RECORDS FOR THE TASK below:

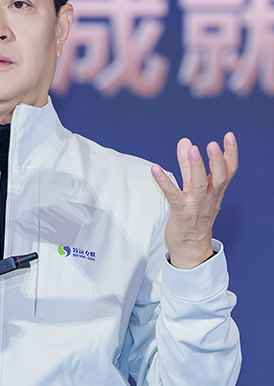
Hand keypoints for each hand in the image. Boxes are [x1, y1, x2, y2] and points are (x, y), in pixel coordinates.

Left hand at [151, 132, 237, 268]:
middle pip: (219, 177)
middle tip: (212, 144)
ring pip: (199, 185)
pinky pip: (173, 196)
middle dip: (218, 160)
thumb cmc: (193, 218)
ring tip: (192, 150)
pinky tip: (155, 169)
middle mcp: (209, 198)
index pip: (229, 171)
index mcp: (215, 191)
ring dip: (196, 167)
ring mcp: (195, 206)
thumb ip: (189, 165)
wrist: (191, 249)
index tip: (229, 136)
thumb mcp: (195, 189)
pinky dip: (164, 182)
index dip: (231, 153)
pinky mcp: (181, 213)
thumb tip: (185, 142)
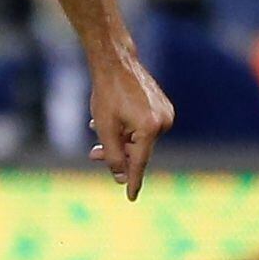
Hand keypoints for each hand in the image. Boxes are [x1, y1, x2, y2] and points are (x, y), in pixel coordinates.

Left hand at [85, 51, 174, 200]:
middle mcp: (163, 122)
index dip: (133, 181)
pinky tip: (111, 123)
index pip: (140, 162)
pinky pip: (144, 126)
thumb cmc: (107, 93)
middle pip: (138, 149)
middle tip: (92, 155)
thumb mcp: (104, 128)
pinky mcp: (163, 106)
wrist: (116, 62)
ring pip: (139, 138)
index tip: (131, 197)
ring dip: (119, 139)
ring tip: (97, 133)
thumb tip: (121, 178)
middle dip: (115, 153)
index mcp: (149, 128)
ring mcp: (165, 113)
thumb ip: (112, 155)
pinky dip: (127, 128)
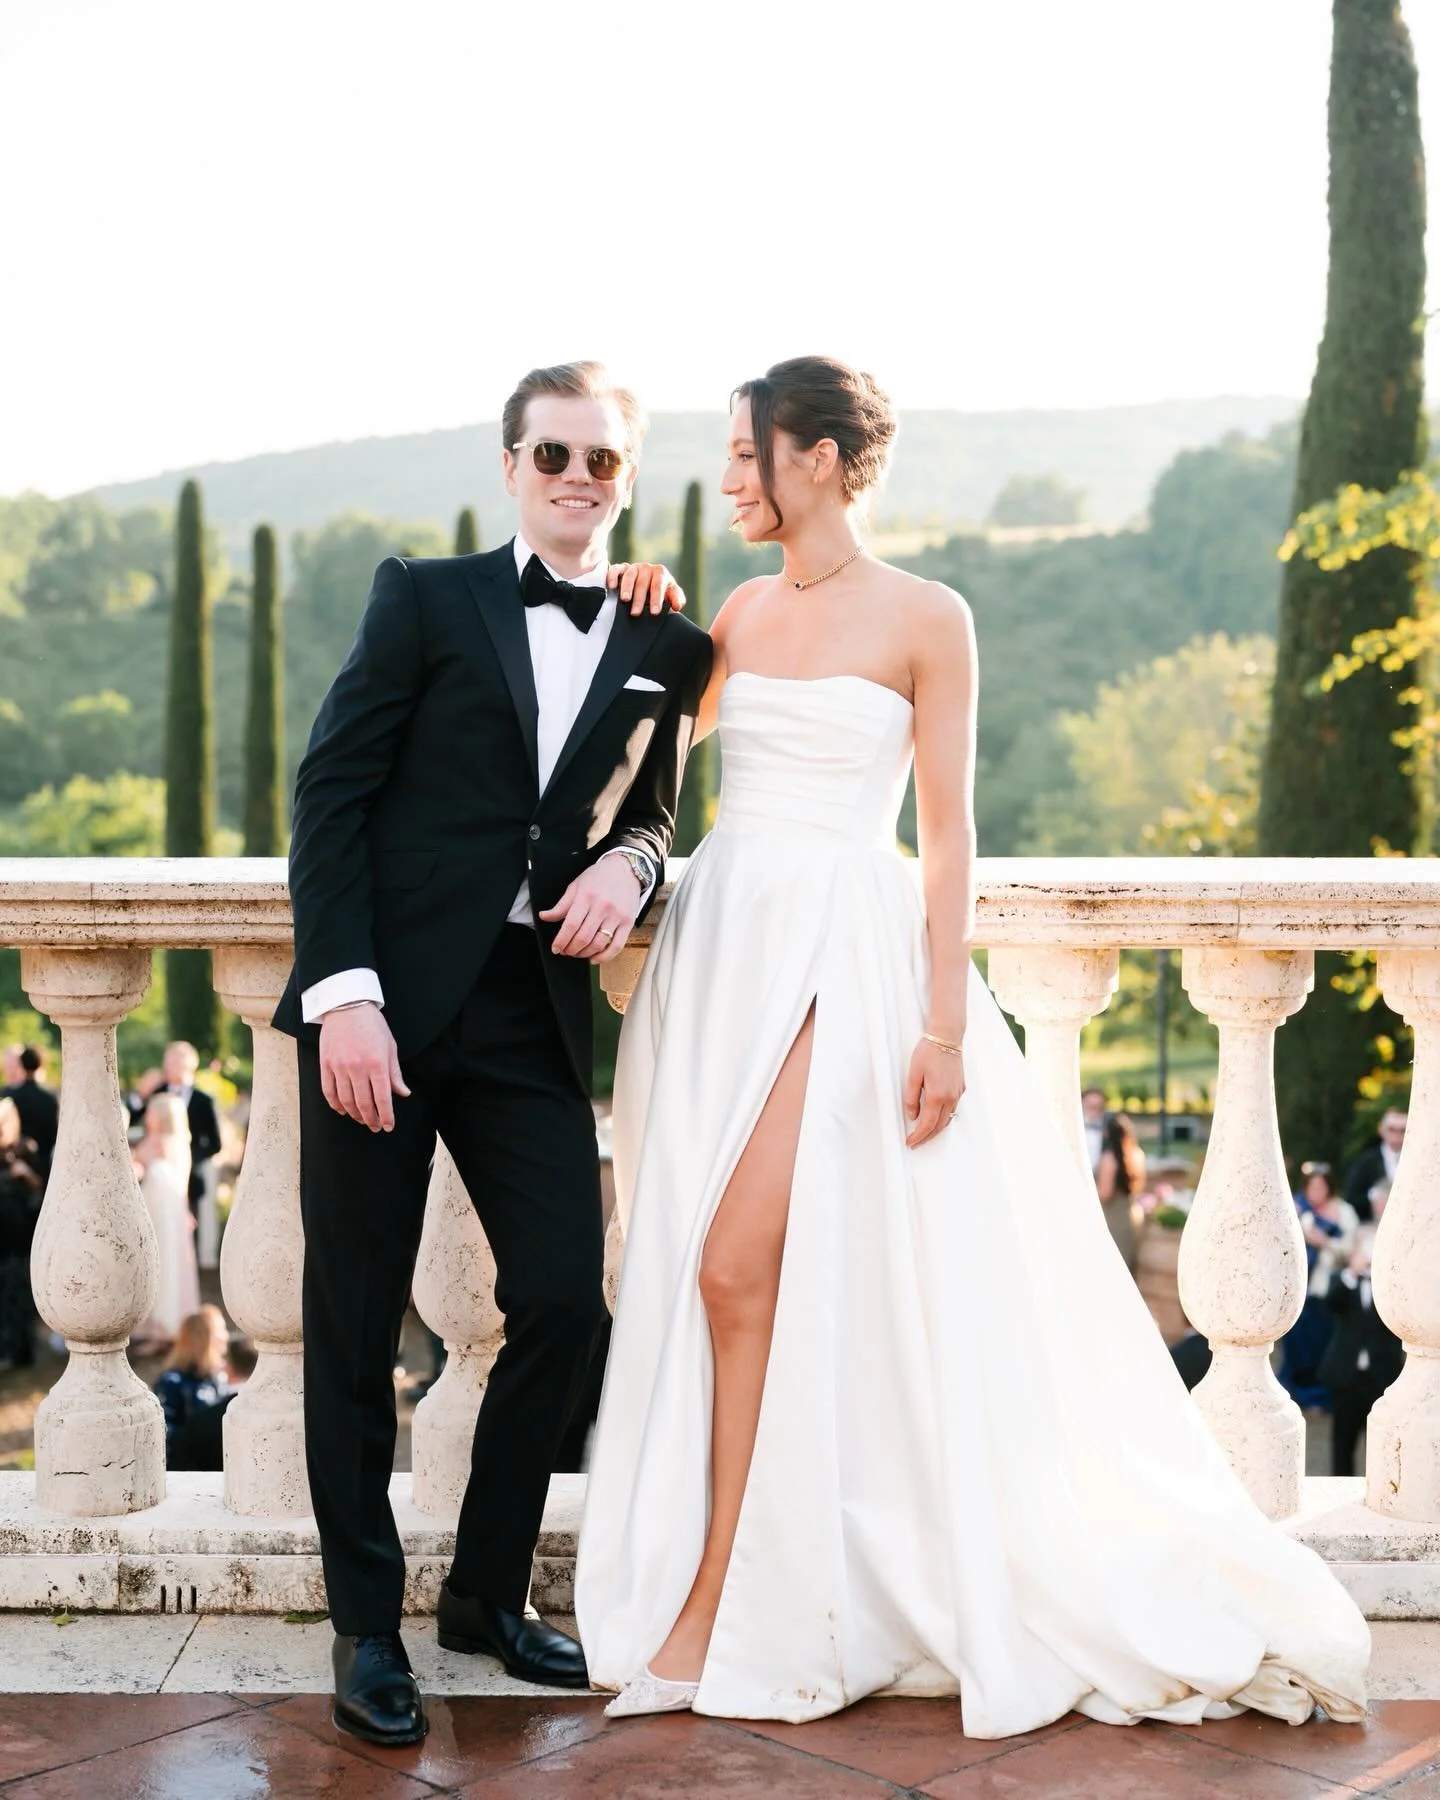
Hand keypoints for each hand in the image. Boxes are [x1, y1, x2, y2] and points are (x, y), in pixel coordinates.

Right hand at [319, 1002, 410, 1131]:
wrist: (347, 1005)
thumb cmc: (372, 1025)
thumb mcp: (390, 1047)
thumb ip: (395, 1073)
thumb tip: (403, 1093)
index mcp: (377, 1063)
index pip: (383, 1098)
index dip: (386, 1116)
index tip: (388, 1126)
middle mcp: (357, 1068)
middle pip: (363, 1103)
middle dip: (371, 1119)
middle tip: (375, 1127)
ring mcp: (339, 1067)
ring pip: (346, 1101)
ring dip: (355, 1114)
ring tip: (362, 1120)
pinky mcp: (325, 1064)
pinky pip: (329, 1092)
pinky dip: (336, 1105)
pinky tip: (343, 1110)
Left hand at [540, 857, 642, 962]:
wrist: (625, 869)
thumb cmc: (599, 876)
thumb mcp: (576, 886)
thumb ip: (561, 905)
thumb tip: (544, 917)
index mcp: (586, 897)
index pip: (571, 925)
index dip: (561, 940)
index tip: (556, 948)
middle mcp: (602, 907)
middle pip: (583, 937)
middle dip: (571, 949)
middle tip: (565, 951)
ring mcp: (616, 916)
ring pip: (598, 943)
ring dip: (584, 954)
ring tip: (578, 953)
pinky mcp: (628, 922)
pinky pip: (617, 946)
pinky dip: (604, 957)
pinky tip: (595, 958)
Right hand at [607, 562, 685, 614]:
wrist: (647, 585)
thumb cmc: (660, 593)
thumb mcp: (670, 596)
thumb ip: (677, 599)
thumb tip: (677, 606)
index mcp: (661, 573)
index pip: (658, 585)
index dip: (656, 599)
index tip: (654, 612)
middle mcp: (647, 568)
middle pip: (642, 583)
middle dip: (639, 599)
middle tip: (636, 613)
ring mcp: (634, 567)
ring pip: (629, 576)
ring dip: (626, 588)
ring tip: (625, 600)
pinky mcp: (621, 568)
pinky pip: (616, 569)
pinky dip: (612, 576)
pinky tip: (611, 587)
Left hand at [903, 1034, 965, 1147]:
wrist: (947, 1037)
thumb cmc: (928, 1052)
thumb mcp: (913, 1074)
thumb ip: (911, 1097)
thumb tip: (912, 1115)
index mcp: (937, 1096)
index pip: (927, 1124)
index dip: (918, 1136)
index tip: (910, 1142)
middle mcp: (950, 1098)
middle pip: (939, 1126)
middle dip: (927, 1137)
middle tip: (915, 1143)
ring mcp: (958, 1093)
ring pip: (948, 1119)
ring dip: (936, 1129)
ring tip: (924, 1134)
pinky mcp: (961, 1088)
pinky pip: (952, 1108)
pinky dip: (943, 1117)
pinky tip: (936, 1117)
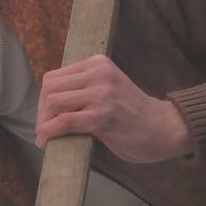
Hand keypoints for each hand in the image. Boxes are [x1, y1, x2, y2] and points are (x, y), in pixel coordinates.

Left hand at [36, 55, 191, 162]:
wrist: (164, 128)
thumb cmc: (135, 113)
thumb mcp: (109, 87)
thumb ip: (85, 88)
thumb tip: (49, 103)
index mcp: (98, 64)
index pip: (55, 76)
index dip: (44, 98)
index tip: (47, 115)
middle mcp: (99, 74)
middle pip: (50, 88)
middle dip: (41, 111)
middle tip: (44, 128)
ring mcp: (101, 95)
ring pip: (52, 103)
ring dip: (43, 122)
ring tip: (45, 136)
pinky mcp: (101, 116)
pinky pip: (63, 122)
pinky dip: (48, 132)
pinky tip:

End of RECORDS FOR THE TASK.

BRIEF »
Copy the records exactly; no image should appear in the result.

PROBLEM SOLUTION »
Hand keypoints for each hand in the image. Boxes are [x1, y1, x2, y2] and points are (x, y), in pixel coordinates.

Left hand at [151, 132, 237, 268]:
middle pip: (219, 177)
middle tip: (212, 144)
ring pip: (199, 185)
pinky pip: (173, 196)
middle dip: (218, 160)
thumb cmc: (193, 218)
ring tip: (192, 150)
pinky tip: (155, 169)
middle mcp: (209, 198)
index pip: (229, 171)
index mcp: (215, 191)
ring dip: (196, 167)
ring mcp: (195, 206)
thumb ip: (189, 165)
wrist: (191, 249)
index tip: (229, 136)
thumb mcp: (195, 189)
pinky dip: (164, 182)
index dip: (231, 153)
pinky mcp: (181, 213)
thumb tip: (185, 142)
Hand keypoints for each hand in the image. Boxes are [x1, y1, x2, y2] and points are (x, y), in pixel coordinates.

Left hand at [85, 51, 174, 200]:
middle mcp: (163, 122)
index dip: (133, 181)
pinky tip: (111, 123)
index pip: (140, 162)
pinky pip: (144, 126)
thumb cmc: (107, 93)
middle pip: (138, 149)
middle tip: (92, 155)
thumb mcp: (104, 128)
pinky mcp: (163, 106)
wrist: (116, 62)
ring pip: (139, 138)
index tip: (131, 197)
ring dip: (119, 139)
ring tip: (97, 133)
thumb tip: (121, 178)
middle dip: (115, 153)
index mcp: (149, 128)
ring mcp: (165, 113)
thumb ip: (112, 155)
pinky dip: (127, 128)
Hand keypoints for each hand in the image. Boxes are [x1, y1, x2, y2] and points are (x, y), in pixel coordinates.

Right hand at [319, 1002, 410, 1131]:
wrist: (347, 1005)
thumb cmc: (372, 1025)
thumb mcp: (390, 1047)
thumb ip: (395, 1073)
thumb tip: (403, 1093)
index mcp: (377, 1063)
index pip: (383, 1098)
index dip: (386, 1116)
index tip: (388, 1126)
middle mcp: (357, 1068)
middle pip: (363, 1103)
middle dip: (371, 1119)
middle tip: (375, 1127)
ring mcp: (339, 1067)
ring pip: (346, 1101)
ring dip: (355, 1114)
ring tip: (362, 1120)
pinky mcp: (325, 1064)
pinky pip: (329, 1092)
pinky dip: (336, 1105)
pinky tip: (343, 1110)
Left hand at [540, 857, 642, 962]:
wrist: (625, 869)
thumb cmc: (599, 876)
thumb mcp: (576, 886)
thumb ip: (561, 905)
thumb tip: (544, 917)
index mcp: (586, 897)
index pip: (571, 925)
index dip: (561, 940)
index tip: (556, 948)
middle mcp: (602, 907)
middle pip: (583, 937)
middle dip: (571, 949)
middle tip: (565, 951)
ring mcp: (616, 916)
ring pip: (598, 943)
ring dip: (584, 954)
ring tip: (578, 953)
pinky mcp: (628, 922)
pinky pip: (617, 946)
pinky dip: (604, 957)
pinky tip: (595, 958)
Right hand at [607, 562, 685, 614]:
wrist: (647, 585)
thumb cmc: (660, 593)
thumb mcp: (670, 596)
thumb ip: (677, 599)
thumb tip: (677, 606)
index mcp: (661, 573)
index pip: (658, 585)
index dip: (656, 599)
index tip: (654, 612)
middle mcp: (647, 568)
middle pip: (642, 583)
middle dip: (639, 599)
middle tip: (636, 613)
ring mcp: (634, 567)
ring pip: (629, 576)
ring dip: (626, 588)
ring tip: (625, 600)
pinky mcp: (621, 568)
pinky pip: (616, 569)
pinky dip: (612, 576)
pinky tip: (611, 587)
Left hand at [903, 1034, 965, 1147]:
wrist: (947, 1037)
thumb cmc: (928, 1052)
thumb mcp: (913, 1074)
thumb ip: (911, 1097)
thumb tip: (912, 1115)
index mcp: (937, 1096)
index pip: (927, 1124)
index dip: (918, 1136)
index tip: (910, 1142)
middle mcp: (950, 1098)
middle pip: (939, 1126)
middle dip: (927, 1137)
middle tip: (915, 1143)
ring mcp: (958, 1093)
ring pip: (948, 1119)
ring dip: (936, 1129)
ring tip: (924, 1134)
pinky mcp: (961, 1088)
pinky pip: (952, 1108)
pinky dip: (943, 1117)
pinky tip: (936, 1117)
Hand keypoints for each hand in the image. Boxes are [x1, y1, x2, y2] and points are (x, y), in pixel coordinates.

Left hand at [36, 55, 191, 162]:
wrist: (164, 128)
thumb cmc: (135, 113)
thumb mcp: (109, 87)
thumb ip: (85, 88)
thumb tip: (49, 103)
index mcp: (98, 64)
index pip: (55, 76)
index dip: (44, 98)
index tip: (47, 115)
middle mcp: (99, 74)
middle pip: (50, 88)
middle dip: (41, 111)
middle tip: (44, 128)
ring mcp: (101, 95)
ring pip: (52, 103)
ring dip: (43, 122)
ring tip: (45, 136)
pinky mcp: (101, 116)
pinky pip: (63, 122)
pinky dip: (48, 132)
pinky tip:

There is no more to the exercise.